Angel Canyon and Kanab are in what is called the Golden Circle, a centrally located resting point between Zion, Bryce, North Rim and Lake Powell. Best Friends owns 3,800 acres in the canyon, and leases several more from the Bureau of Land Management. On this chunk of land, they run the largest no-kill animal sanctuary in the country. Housing literally thousands of dogs, cats, bunnies, horses, burros, pigs and birds, they are sure to tug at the heart strings of any animal lover. The volunteer program starts with a heart-warming video and orientation, wherein you set up your schedule for each day you are available. We chose to spend each morning session (8:15 – Noon) working with Dogs, starting with Puppy Socialization class for the first 30 min. Our afternoons were mostly spent working in Cat Town, except for Wednesday which was spent in the Triple R Rabbit Retreat.
Duties can range from dog walking, pet grooming, playing and petting, to kennel cleaning and poop scooping. As much as I love animals, I did wonder whether or not I could spend my day off covered in feces and dirt and still feel like I was on vacation. Answer: Hell yes, I can! So much so that I’ve applied for a job at Best Friends and am seriously considering moving myself to that tiny town.
Animals never cease to amaze me, with their ability to forgive and forget. Particularly these animals, so many of which have been abused or abandoned. Sure, there are a few like Filly and Tobie (rescues from Hurricane Katrina) who walk on leash as far from you as they can… but even they are learning to take food from their caregiver’s hands. The process of recovering trust can be slow going, but these sweet creatures have not given up completely.
Words fail me when I try to capture what I experienced there. I can only say that I was happy. Happier than I’ve been in a while. It felt like a part of me that has been missing for a few years now was able to make a fleeting appearance. Best Friends is not only healing for the animals. It’s healing for the people who spend time there too. And as a butterfly sends a wind around the world, so does that little bit of focused healing cause a shift in the energies of Earth and all her children. It is Best Friends' philosophy that kindness towards animals is one step towards healing our planet, and I agree. And if you are not, in some portion of your life, creating a more positive tomorrow…what are you doing?
The desk job weighs even more heavily on me now than it did before. My soul, which felt leaden, has now darkened to numb. Add to that the fact that office politics and fragile egos have stirred up a mess of drama which left me broken and sobbing last Thursday night. I wake each morning with that sense of dread, that heavy weight of obligation rattling like ball & chain around my ankle.
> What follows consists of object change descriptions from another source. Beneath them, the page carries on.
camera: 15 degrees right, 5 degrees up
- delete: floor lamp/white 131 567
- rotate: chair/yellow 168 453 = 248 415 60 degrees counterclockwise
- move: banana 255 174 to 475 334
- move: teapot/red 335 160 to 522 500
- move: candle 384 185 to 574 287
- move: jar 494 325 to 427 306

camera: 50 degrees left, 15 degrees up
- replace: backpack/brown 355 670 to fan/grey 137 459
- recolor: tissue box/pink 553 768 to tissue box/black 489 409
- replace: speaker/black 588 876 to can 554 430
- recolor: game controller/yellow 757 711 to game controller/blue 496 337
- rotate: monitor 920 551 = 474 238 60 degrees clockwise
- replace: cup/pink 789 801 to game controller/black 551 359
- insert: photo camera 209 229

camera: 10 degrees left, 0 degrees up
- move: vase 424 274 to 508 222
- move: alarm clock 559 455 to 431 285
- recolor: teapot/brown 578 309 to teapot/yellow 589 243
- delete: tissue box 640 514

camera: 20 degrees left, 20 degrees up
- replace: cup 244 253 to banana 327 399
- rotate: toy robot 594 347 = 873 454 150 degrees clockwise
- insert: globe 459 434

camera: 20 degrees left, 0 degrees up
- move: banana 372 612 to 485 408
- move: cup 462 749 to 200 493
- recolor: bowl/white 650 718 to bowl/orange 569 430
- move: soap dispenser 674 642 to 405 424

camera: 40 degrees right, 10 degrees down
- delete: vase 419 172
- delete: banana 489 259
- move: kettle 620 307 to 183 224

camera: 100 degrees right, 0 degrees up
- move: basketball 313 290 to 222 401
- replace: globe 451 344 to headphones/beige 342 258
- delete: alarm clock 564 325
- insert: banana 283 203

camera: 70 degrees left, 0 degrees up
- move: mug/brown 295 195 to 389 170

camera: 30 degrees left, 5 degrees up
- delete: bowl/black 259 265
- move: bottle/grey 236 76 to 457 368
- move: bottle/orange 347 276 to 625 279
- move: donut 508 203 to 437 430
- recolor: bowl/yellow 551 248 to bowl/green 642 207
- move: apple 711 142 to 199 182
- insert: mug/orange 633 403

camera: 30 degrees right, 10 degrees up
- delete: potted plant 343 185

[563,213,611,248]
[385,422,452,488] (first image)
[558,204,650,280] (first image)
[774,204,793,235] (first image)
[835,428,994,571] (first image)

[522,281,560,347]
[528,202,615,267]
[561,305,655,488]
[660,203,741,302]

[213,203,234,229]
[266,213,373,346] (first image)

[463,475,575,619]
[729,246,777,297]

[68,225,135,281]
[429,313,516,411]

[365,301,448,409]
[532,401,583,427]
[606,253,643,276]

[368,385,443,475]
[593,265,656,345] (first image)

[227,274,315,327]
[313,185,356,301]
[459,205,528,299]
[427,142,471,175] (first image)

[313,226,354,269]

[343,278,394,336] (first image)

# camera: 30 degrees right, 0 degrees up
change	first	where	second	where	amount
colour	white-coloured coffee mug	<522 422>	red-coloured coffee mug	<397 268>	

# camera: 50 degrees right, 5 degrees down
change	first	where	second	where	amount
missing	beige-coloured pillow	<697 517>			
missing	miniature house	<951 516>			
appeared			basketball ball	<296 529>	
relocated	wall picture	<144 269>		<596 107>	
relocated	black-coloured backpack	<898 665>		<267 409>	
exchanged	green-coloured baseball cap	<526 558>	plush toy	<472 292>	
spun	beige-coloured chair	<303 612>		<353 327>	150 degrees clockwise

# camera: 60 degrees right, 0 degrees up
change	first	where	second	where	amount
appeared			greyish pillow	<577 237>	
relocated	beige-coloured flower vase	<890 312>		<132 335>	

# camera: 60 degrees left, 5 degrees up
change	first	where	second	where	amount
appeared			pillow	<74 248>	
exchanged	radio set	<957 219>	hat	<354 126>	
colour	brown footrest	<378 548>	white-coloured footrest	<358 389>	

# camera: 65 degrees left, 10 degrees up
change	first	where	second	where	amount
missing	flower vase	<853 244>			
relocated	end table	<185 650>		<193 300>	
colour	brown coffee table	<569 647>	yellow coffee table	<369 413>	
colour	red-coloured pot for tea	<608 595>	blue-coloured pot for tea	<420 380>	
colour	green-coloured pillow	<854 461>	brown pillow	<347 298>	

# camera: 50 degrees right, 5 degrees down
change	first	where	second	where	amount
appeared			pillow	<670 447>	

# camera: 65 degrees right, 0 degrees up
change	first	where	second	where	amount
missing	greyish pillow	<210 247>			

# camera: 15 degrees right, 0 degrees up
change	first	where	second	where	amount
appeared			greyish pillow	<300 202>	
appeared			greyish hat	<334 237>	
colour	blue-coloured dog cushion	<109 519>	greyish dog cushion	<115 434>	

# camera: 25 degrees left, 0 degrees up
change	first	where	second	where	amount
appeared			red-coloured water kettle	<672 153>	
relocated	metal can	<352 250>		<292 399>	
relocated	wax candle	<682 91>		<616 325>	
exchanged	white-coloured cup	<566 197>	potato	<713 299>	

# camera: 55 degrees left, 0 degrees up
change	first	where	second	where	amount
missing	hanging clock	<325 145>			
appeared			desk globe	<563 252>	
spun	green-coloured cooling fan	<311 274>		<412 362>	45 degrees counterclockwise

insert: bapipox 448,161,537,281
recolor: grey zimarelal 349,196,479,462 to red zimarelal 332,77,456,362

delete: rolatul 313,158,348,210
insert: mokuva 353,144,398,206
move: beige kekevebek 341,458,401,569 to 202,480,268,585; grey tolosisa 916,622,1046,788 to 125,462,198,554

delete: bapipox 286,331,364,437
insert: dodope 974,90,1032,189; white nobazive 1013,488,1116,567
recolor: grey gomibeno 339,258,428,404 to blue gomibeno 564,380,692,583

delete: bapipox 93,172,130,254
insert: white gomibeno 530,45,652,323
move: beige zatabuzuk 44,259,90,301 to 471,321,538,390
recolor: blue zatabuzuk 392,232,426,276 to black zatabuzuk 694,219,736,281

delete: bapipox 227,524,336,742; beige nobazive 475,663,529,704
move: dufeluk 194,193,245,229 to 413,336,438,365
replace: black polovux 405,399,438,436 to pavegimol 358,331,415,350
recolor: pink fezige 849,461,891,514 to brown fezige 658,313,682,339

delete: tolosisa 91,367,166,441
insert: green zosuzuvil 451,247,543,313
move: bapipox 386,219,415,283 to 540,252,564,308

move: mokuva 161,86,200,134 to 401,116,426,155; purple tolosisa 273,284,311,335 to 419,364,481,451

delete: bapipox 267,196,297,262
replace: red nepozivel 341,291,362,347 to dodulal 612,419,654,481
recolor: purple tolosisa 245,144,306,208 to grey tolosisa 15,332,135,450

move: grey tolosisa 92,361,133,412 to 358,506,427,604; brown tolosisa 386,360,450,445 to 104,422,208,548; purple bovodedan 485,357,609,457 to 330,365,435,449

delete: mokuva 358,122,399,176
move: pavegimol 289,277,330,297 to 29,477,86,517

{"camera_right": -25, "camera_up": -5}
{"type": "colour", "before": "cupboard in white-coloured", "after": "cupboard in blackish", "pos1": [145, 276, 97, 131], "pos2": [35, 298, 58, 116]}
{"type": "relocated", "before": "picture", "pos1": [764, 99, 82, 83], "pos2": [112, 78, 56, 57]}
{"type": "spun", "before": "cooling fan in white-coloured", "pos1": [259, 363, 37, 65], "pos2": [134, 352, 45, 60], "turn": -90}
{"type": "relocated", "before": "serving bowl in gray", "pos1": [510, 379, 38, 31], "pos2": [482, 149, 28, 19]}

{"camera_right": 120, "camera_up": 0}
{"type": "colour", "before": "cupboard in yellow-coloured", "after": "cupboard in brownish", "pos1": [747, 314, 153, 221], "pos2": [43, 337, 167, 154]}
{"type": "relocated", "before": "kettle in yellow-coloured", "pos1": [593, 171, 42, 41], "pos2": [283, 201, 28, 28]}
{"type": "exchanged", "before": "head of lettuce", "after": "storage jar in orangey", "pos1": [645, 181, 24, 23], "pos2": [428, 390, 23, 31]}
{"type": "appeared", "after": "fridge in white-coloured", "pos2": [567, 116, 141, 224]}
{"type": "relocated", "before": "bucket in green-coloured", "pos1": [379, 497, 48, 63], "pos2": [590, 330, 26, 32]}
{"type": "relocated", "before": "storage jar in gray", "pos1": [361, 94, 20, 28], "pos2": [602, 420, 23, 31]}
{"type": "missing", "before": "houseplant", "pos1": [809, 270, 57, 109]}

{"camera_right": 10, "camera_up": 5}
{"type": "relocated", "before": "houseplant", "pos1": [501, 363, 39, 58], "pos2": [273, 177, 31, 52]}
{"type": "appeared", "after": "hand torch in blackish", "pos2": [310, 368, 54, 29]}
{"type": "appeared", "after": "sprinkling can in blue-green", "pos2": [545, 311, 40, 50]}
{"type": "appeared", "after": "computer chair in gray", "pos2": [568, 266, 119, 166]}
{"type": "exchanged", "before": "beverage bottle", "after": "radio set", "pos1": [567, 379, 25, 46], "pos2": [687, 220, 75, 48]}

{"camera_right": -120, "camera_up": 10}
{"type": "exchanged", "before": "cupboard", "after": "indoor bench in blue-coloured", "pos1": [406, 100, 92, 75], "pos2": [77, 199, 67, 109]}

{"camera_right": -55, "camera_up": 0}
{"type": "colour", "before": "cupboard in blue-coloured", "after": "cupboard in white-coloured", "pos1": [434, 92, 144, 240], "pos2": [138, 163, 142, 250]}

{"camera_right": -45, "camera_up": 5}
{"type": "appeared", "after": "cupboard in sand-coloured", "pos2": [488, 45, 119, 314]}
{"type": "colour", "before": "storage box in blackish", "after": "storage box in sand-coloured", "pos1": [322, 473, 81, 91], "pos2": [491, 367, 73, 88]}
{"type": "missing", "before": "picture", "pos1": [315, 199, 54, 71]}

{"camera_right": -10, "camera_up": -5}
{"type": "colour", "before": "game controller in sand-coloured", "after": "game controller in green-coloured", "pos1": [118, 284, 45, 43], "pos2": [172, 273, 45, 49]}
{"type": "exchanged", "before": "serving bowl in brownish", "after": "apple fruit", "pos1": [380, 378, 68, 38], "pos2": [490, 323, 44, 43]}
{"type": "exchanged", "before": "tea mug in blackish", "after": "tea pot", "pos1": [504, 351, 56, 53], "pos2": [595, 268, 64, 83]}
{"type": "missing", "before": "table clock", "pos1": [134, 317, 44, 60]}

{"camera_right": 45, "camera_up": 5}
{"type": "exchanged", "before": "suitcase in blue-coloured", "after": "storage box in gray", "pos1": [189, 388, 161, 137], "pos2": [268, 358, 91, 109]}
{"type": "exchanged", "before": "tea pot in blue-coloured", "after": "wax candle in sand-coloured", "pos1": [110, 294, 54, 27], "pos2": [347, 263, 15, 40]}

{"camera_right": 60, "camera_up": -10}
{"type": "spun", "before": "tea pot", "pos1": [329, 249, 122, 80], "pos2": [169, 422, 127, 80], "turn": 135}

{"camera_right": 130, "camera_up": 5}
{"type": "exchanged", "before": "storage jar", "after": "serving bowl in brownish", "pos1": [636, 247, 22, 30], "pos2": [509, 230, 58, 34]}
There is a line in Parenthood, in which Steve Martin’s character says, “My whole life is HAVE TO.” I don’t want to wake up one day and find that is my life. Or perhaps, I’ve already had that waking moment. This LA life does not feed my soul. Its cluttered streets and angry people tear at my already tattered edges. In the quiet of Angel Canyon, I found a lightness of being that I have not felt in a long while. Although there were tasks to do, some unpleasant and challenging, there was never that foreboding sense of “have to.” There was choice and there was joy and there was a vibration of healing in each soft muzzle. Each time this office job pulls me to tears, I open up these pictures and remind myself of the great souls that I have had the pleasure to meet and to love.